Understanding Cash Investment Trends
by Michael F. Vogel, senior vice president, and Vince A. Tolve, vice president, SunGard’s brokerage business
SunGard recently commissioned a study among corporate treasury professionals to understand corporate attitudes to cash investment, including strategic cash holdings, asset allocation, investment policies and transaction execution. This follows a similar study conducted in 2011 (a summary of which was published in TMI February 2012) enabling us to identify trends and developments over time.
The study attracted responses from 209 corporations globally. This included respondents from all regions and industries, with over 55% of companies headquartered in North America and a significant number of responses from Europe.
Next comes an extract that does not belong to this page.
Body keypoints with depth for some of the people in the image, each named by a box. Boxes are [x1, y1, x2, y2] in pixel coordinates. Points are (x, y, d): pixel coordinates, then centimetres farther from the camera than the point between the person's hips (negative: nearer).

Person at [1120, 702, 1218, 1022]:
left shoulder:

This article outlines some of the key findings from the study. For more information about the study or to reserve your copy of the report visit www.sungard.com/cashmanagement
The majority of companies involved in this study had already centralised their treasury at a global or regional level. Of those companies, 59% represented a single, global treasury centre, and 34% of companies are adopting a regional treasury approach. This data would appear to reflect a higher proportion of global treasury centres than would normally be expected; however, this may be explained by the fact that a large proportion of companies were headquartered in the United States, some of which have predominantly domestic cash and treasury management requirements. In addition, although individual respondents may represent a global treasury centre, this is not to say that the company does not also have regional treasury centres.
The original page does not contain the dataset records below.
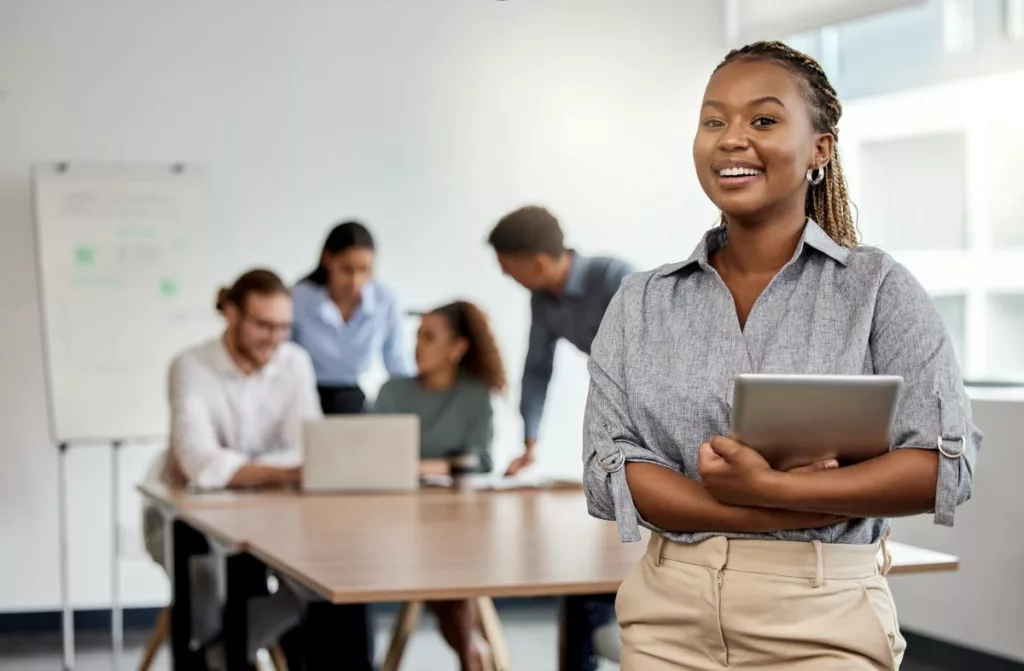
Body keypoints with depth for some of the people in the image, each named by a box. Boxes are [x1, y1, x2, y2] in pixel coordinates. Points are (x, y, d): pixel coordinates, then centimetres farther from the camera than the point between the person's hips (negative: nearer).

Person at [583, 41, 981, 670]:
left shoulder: (876, 288, -2)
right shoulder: (640, 304, 5)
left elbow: (945, 465, -10)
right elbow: (607, 467, -4)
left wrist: (768, 488, -19)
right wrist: (781, 518, -15)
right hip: (668, 618, 3)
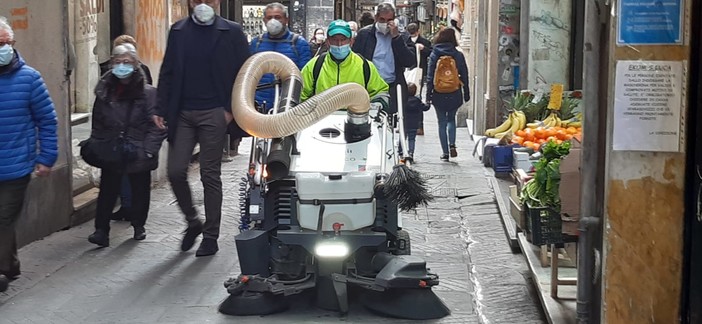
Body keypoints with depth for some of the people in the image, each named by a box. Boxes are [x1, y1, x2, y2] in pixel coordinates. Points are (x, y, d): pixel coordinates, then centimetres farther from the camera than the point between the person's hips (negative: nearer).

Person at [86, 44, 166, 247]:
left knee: (140, 190, 12)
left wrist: (148, 150, -16)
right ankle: (101, 230, 1)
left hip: (139, 154, -2)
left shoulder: (148, 93, -6)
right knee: (107, 190, -1)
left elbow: (156, 125, -9)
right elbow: (97, 124, 11)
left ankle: (138, 226, 29)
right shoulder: (105, 92, 6)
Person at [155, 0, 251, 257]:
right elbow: (167, 72, 9)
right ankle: (192, 222, 21)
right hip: (182, 113, 3)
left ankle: (210, 236, 11)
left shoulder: (231, 32, 1)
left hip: (214, 113, -3)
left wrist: (231, 109, -9)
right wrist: (162, 109, 1)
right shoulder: (178, 31, 10)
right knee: (175, 172, -2)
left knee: (210, 175, 2)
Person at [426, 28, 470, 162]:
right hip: (454, 94, 1)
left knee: (442, 122, 9)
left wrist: (428, 94, 1)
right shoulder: (458, 55, -4)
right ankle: (452, 144, -2)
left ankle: (445, 152, 9)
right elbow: (464, 76, 1)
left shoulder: (434, 55, -5)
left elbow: (430, 77, -4)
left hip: (439, 95, -1)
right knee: (451, 119, 20)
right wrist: (466, 94, 11)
Approximately half (51%) of companies had not changed the degree of centralisation in their treasury organisation over the past 12 months. Forty-three per cent had increased the level of cash and treasury centralisation, illustrating that centralisation remains a priority for many companies. This is supported by the fact that since last year’s study, the proportion of companies with a decentralised treasury approach has fallen from 16% to 3%.
Surplus cash balances
Companies hold cash balances for a variety of reasons. In the short term, cash is required for working capital financing (noted by 29% of the respondents). Some companies hold cash for the longer term to finance capital investment or mergers and acquisitions (M&A), to pay down debt and to pay dividends to shareholders. In addition, 17% of companies noted that they held surplus cash as a ‘buffer’ against dips in revenue in the future.